Calvin recognizes how difficult it is for his contemporary audience to accept this idea. He explains that they do not understand how far above us God’s wisdom is and the intense stupidity that afflicts mankind. These two positions demonstrate underlying influences in his thought: his theological predecessors and contemporary opponents.

As Calvin engages the achievement-oriented Roman Catholic Church, he reacts strongly to any form of human works. In this reaction, he follows Augustine, who engaged the excessive reliance on human achievement taught by Pelagius. Both of these men focus on the transcendence of God at the expense of His immanence. They diminish human ability to the point that man has no participation in the process of salvation unless enabled by God to hear and respond by faith.

Thus opens the wormhole of Calvinistic determinism.
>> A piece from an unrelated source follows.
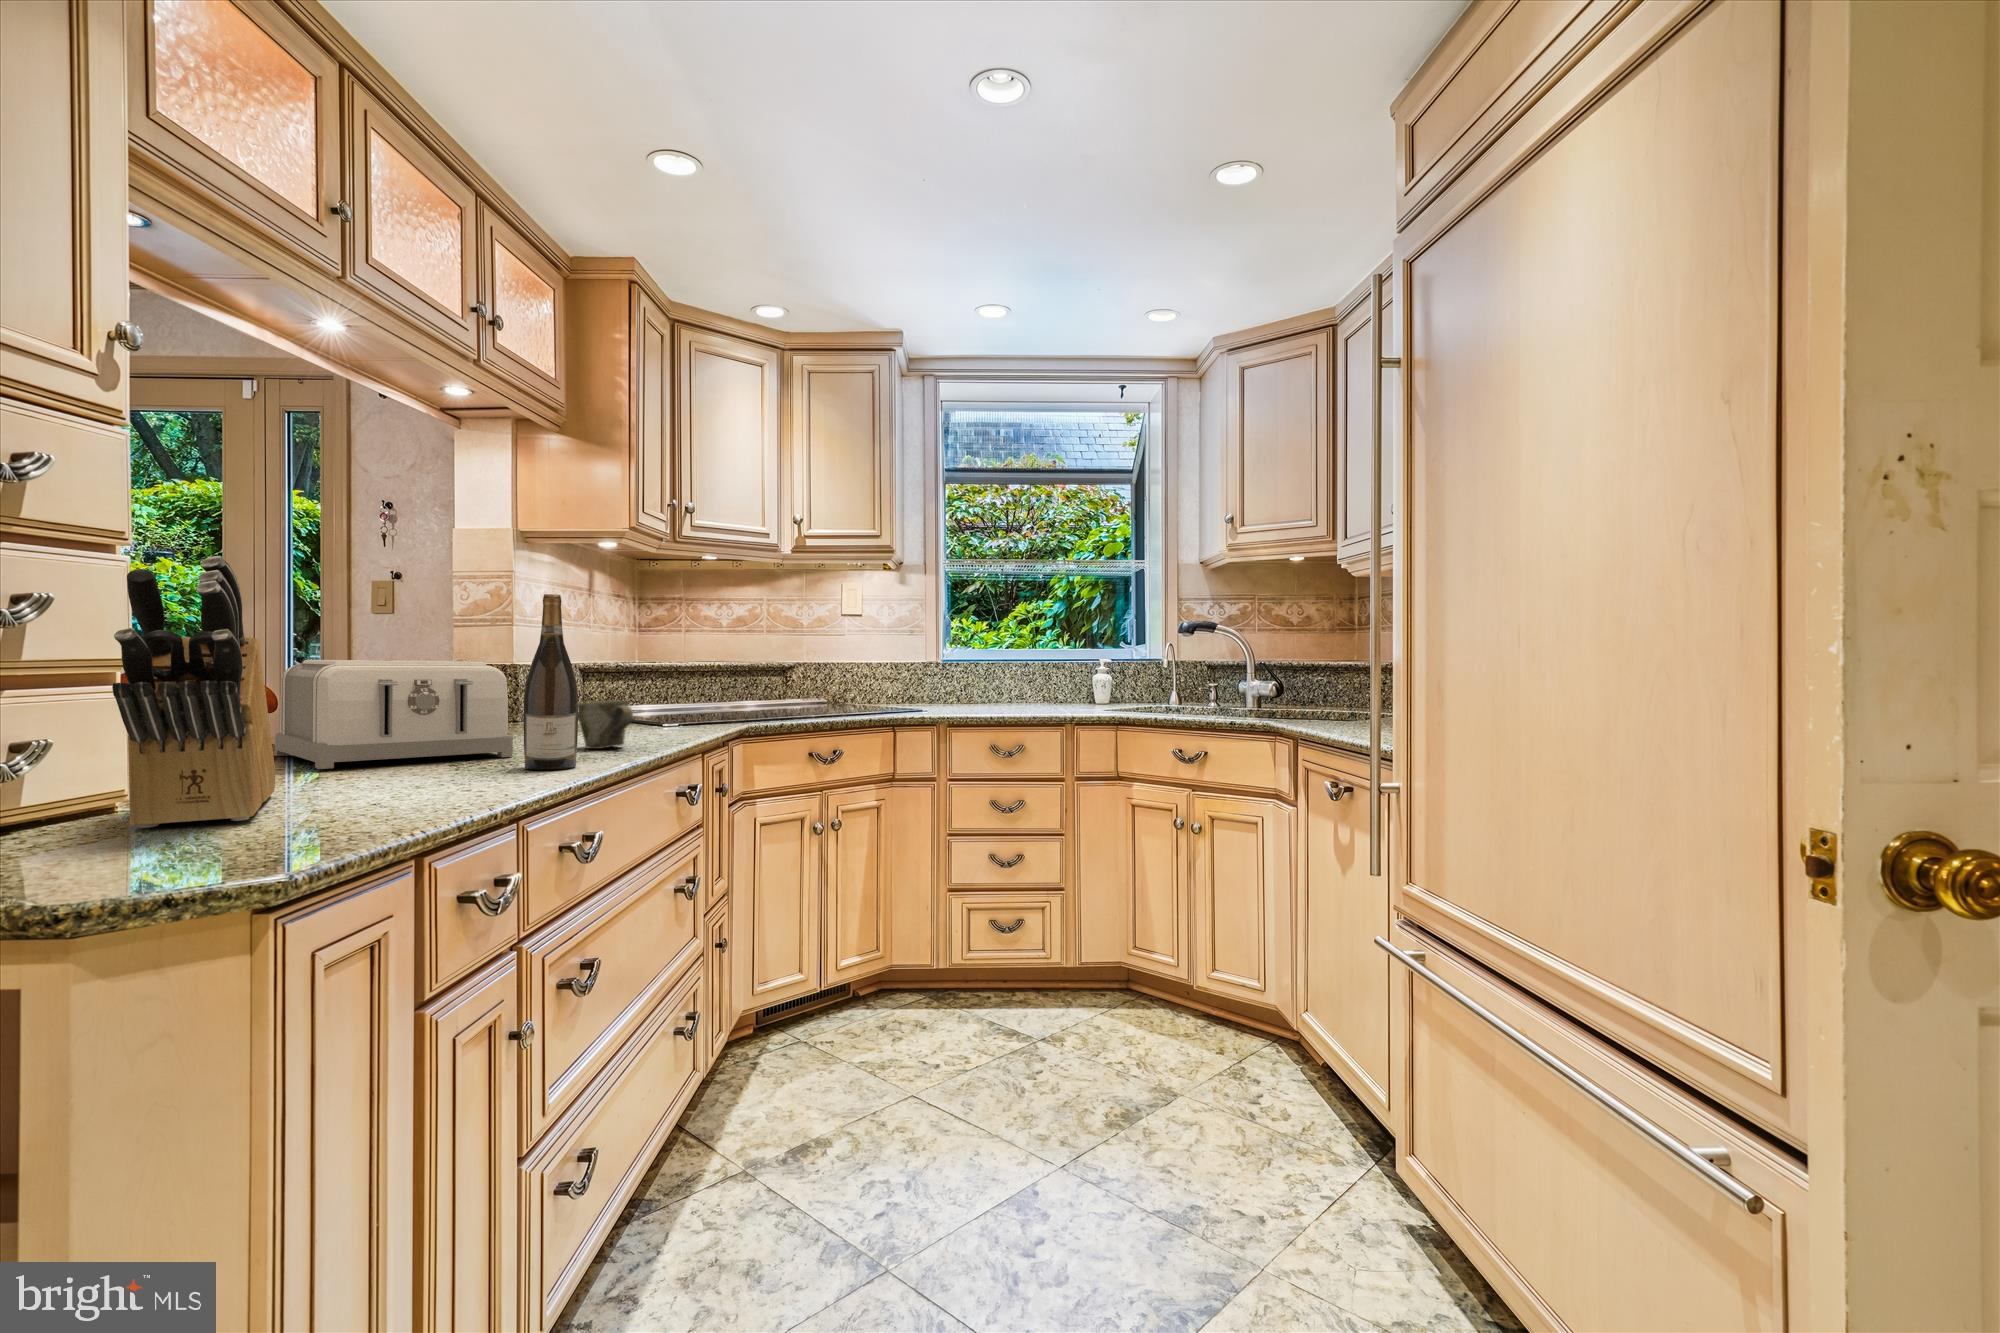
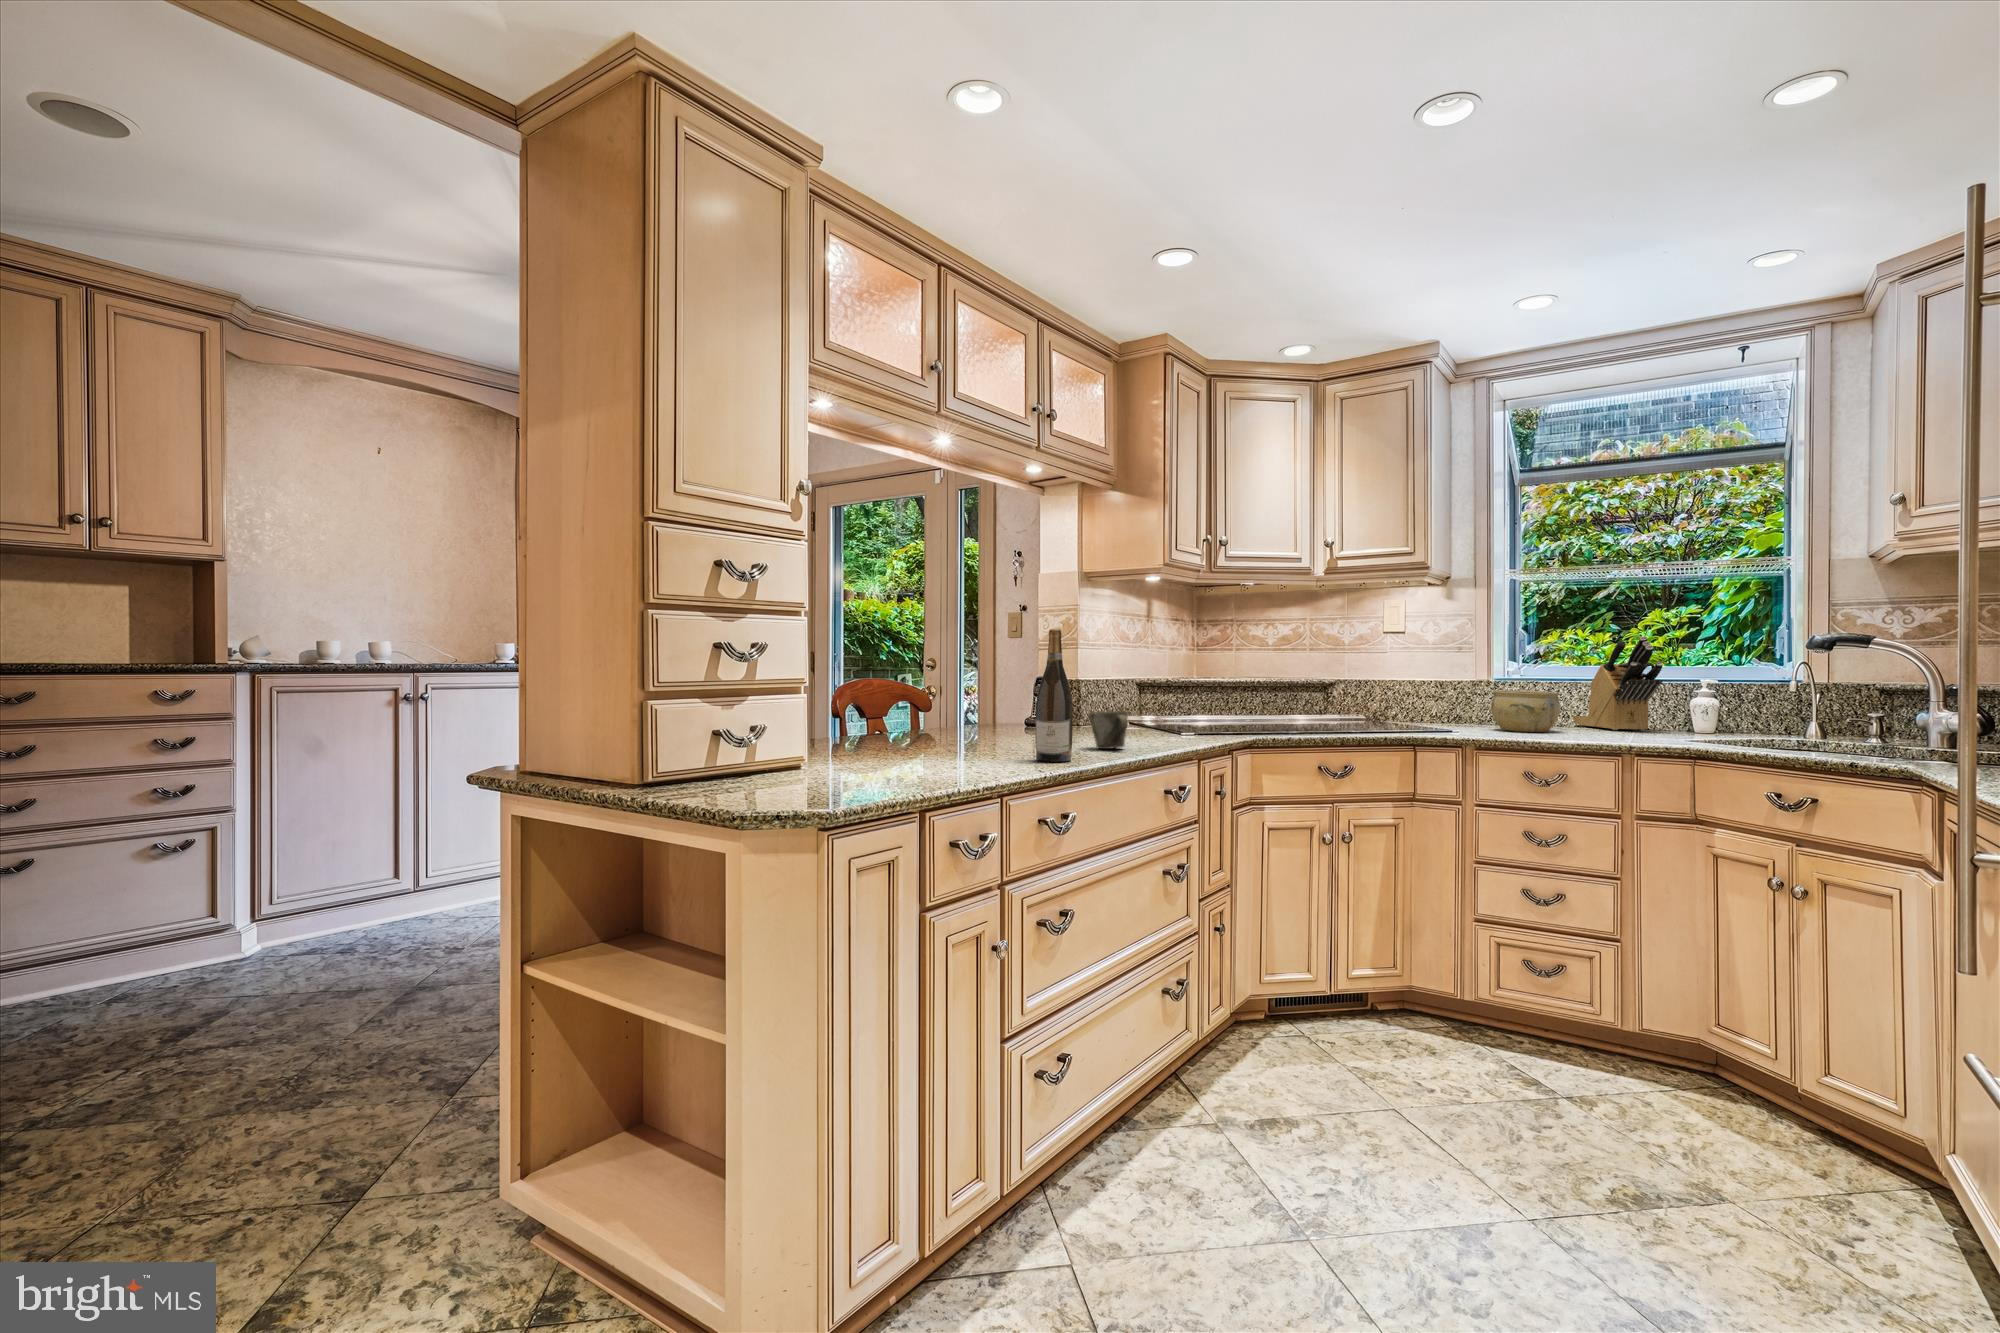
knife block: present [112,556,275,828] -> present [1573,636,1662,730]
toaster: present [275,660,513,769] -> none [908,678,1040,752]
ceramic bowl: none [949,672,1005,710] -> present [1490,690,1560,732]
As I gaze into the swirling vortex of ideas about the rule of God over creation and man’s ability or inability there are two things that I want to stop and consider: who are the theologians who have gone before me and engaged these same ideas? Writing about the tension between the manner of God’s sovereignty and the extent of human ability has destroyed forests of trees for paper and dried up rivers of ink. Who are these historical sources and what were the tensions they felt? Asking the historical question leads to the contemporary: Who are my opponents and why do I oppose them? Both Calvin and Augustine before him responded to opponents in their time and culture based on their understanding of Scripture and in opposition to ideas that assaulted the Christianity of the time.

I think the first sentence of Calvin quoted above pertains directly to contemporary outreach. We have a dual responsibility to explain God (as best we can) to the world around us and to encourage believers to reach out to those outside Christianity. Along the way, a self-conscious understanding of our forebears and opponents may help us maintain the tension between immanence and transcendence: the distance and closeness of God. While I respect both Calvin and Augustine’s high view of God, I don’t want to diminish how low He stoops to interact with humanity.